### Exercise input
== Segment start ==
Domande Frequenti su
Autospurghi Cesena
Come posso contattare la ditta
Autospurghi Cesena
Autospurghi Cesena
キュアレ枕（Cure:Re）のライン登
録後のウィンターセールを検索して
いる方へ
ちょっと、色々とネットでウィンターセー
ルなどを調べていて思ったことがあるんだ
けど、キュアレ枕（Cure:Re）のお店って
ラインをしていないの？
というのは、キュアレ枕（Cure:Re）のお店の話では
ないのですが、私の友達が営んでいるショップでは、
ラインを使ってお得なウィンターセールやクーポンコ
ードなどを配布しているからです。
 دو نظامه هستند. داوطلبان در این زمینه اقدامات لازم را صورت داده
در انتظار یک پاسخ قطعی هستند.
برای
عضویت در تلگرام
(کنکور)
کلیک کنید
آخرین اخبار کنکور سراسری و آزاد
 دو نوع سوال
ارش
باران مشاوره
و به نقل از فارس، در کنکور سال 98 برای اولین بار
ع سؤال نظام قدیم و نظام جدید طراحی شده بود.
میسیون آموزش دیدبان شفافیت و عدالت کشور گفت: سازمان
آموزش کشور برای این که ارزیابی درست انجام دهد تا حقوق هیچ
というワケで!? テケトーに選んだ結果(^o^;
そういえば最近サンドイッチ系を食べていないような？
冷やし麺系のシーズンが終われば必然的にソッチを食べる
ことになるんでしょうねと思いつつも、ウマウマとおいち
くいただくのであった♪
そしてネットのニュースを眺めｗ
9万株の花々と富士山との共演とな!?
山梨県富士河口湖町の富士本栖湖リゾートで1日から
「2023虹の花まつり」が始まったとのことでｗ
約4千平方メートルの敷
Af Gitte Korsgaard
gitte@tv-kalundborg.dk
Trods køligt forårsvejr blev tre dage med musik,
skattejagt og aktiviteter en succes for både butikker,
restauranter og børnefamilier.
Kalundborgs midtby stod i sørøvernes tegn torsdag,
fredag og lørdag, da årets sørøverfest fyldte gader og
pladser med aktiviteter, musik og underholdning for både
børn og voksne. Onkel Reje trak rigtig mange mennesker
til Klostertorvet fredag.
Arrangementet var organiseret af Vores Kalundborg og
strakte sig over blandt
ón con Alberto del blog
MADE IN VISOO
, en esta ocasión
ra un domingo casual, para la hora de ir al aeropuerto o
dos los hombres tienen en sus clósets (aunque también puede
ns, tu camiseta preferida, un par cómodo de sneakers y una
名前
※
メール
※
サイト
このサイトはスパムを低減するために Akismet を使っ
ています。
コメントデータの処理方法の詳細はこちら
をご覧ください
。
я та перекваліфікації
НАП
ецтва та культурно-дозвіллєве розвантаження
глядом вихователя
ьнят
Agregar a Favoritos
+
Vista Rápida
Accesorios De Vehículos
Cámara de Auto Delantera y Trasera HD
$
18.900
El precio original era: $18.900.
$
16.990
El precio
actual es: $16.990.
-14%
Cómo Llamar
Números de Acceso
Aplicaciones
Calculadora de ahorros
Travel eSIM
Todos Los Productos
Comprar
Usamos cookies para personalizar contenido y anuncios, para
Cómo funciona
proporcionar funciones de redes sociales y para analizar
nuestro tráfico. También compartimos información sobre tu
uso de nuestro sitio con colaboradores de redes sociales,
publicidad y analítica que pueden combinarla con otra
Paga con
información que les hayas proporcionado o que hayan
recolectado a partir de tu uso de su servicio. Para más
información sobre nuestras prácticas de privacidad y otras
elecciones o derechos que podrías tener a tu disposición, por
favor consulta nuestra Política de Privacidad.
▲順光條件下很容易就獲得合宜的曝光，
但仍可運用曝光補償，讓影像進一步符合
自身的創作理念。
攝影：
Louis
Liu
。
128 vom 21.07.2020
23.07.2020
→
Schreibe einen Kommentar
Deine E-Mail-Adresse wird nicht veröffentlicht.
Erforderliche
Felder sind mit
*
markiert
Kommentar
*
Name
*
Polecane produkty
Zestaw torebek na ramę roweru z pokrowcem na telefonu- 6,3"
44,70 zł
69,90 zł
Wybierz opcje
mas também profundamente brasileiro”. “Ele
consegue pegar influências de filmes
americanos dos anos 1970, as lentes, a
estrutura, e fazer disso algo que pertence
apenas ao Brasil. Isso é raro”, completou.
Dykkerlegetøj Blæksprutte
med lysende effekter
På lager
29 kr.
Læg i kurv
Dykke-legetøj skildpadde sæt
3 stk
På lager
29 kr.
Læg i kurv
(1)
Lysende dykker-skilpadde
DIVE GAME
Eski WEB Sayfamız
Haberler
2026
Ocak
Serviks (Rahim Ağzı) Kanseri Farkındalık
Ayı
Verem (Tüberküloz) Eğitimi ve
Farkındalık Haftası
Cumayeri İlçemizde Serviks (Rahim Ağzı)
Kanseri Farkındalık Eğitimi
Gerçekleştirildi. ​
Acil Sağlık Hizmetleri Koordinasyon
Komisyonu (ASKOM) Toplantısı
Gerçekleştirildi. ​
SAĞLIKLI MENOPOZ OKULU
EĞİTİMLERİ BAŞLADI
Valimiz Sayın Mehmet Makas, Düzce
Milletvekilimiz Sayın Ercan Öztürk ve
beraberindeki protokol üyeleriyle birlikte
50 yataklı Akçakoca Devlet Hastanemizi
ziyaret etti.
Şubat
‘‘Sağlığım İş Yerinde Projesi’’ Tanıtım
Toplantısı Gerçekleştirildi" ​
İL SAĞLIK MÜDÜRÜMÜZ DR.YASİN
== Segment end ==
### Job
Retype every one of the rows above line for line, with each character, space and line break kept unchanged.

### Exercise result
Domande Frequenti su
Autospurghi Cesena
Come posso contattare la ditta
Autospurghi Cesena
Autospurghi Cesena
キュアレ枕（Cure:Re）のライン登
録後のウィンターセールを検索して
いる方へ
ちょっと、色々とネットでウィンターセー
ルなどを調べていて思ったことがあるんだ
けど、キュアレ枕（Cure:Re）のお店って
ラインをしていないの？
というのは、キュアレ枕（Cure:Re）のお店の話では
ないのですが、私の友達が営んでいるショップでは、
ラインを使ってお得なウィンターセールやクーポンコ
ードなどを配布しているからです。
 دو نظامه هستند. داوطلبان در این زمینه اقدامات لازم را صورت داده
در انتظار یک پاسخ قطعی هستند.
برای
عضویت در تلگرام
(کنکور)
کلیک کنید
آخرین اخبار کنکور سراسری و آزاد
 دو نوع سوال
ارش
باران مشاوره
و به نقل از فارس، در کنکور سال 98 برای اولین بار
ع سؤال نظام قدیم و نظام جدید طراحی شده بود.
میسیون آموزش دیدبان شفافیت و عدالت کشور گفت: سازمان
آموزش کشور برای این که ارزیابی درست انجام دهد تا حقوق هیچ
というワケで!? テケトーに選んだ結果(^o^;
そういえば最近サンドイッチ系を食べていないような？
冷やし麺系のシーズンが終われば必然的にソッチを食べる
ことになるんでしょうねと思いつつも、ウマウマとおいち
くいただくのであった♪
そしてネットのニュースを眺めｗ
9万株の花々と富士山との共演とな!?
山梨県富士河口湖町の富士本栖湖リゾートで1日から
「2023虹の花まつり」が始まったとのことでｗ
約4千平方メートルの敷
Af Gitte Korsgaard
gitte@tv-kalundborg.dk
Trods køligt forårsvejr blev tre dage med musik,
skattejagt og aktiviteter en succes for både butikker,
restauranter og børnefamilier.
Kalundborgs midtby stod i sørøvernes tegn torsdag,
fredag og lørdag, da årets sørøverfest fyldte gader og
pladser med aktiviteter, musik og underholdning for både
børn og voksne. Onkel Reje trak rigtig mange mennesker
til Klostertorvet fredag.
Arrangementet var organiseret af Vores Kalundborg og
strakte sig over blandt
ón con Alberto del blog
MADE IN VISOO
, en esta ocasión
ra un domingo casual, para la hora de ir al aeropuerto o
dos los hombres tienen en sus clósets (aunque también puede
ns, tu camiseta preferida, un par cómodo de sneakers y una
名前
※
メール
※
サイト
このサイトはスパムを低減するために Akismet を使っ
ています。
コメントデータの処理方法の詳細はこちら
をご覧ください
。
я та перекваліфікації
НАП
ецтва та культурно-дозвіллєве розвантаження
глядом вихователя
ьнят
Agregar a Favoritos
+
Vista Rápida
Accesorios De Vehículos
Cámara de Auto Delantera y Trasera HD
$
18.900
El precio original era: $18.900.
$
16.990
El precio
actual es: $16.990.
-14%
Cómo Llamar
Números de Acceso
Aplicaciones
Calculadora de ahorros
Travel eSIM
Todos Los Productos
Comprar
Usamos cookies para personalizar contenido y anuncios, para
Cómo funciona
proporcionar funciones de redes sociales y para analizar
nuestro tráfico. También compartimos información sobre tu
uso de nuestro sitio con colaboradores de redes sociales,
publicidad y analítica que pueden combinarla con otra
Paga con
información que les hayas proporcionado o que hayan
recolectado a partir de tu uso de su servicio. Para más
información sobre nuestras prácticas de privacidad y otras
elecciones o derechos que podrías tener a tu disposición, por
favor consulta nuestra Política de Privacidad.
▲順光條件下很容易就獲得合宜的曝光，
但仍可運用曝光補償，讓影像進一步符合
自身的創作理念。
攝影：
Louis
Liu
。
128 vom 21.07.2020
23.07.2020
→
Schreibe einen Kommentar
Deine E-Mail-Adresse wird nicht veröffentlicht.
Erforderliche
Felder sind mit
*
markiert
Kommentar
*
Name
*
Polecane produkty
Zestaw torebek na ramę roweru z pokrowcem na telefonu- 6,3"
44,70 zł
69,90 zł
Wybierz opcje
mas também profundamente brasileiro”. “Ele
consegue pegar influências de filmes
americanos dos anos 1970, as lentes, a
estrutura, e fazer disso algo que pertence
apenas ao Brasil. Isso é raro”, completou.
Dykkerlegetøj Blæksprutte
med lysende effekter
På lager
29 kr.
Læg i kurv
Dykke-legetøj skildpadde sæt
3 stk
På lager
29 kr.
Læg i kurv
(1)
Lysende dykker-skilpadde
DIVE GAME
Eski WEB Sayfamız
Haberler
2026
Ocak
Serviks (Rahim Ağzı) Kanseri Farkındalık
Ayı
Verem (Tüberküloz) Eğitimi ve
Farkındalık Haftası
Cumayeri İlçemizde Serviks (Rahim Ağzı)
Kanseri Farkındalık Eğitimi
Gerçekleştirildi. ​
Acil Sağlık Hizmetleri Koordinasyon
Komisyonu (ASKOM) Toplantısı
Gerçekleştirildi. ​
SAĞLIKLI MENOPOZ OKULU
EĞİTİMLERİ BAŞLADI
Valimiz Sayın Mehmet Makas, Düzce
Milletvekilimiz Sayın Ercan Öztürk ve
beraberindeki protokol üyeleriyle birlikte
50 yataklı Akçakoca Devlet Hastanemizi
ziyaret etti.
Şubat
‘‘Sağlığım İş Yerinde Projesi’’ Tanıtım
Toplantısı Gerçekleştirildi" ​
İL SAĞLIK MÜDÜRÜMÜZ DR.YASİN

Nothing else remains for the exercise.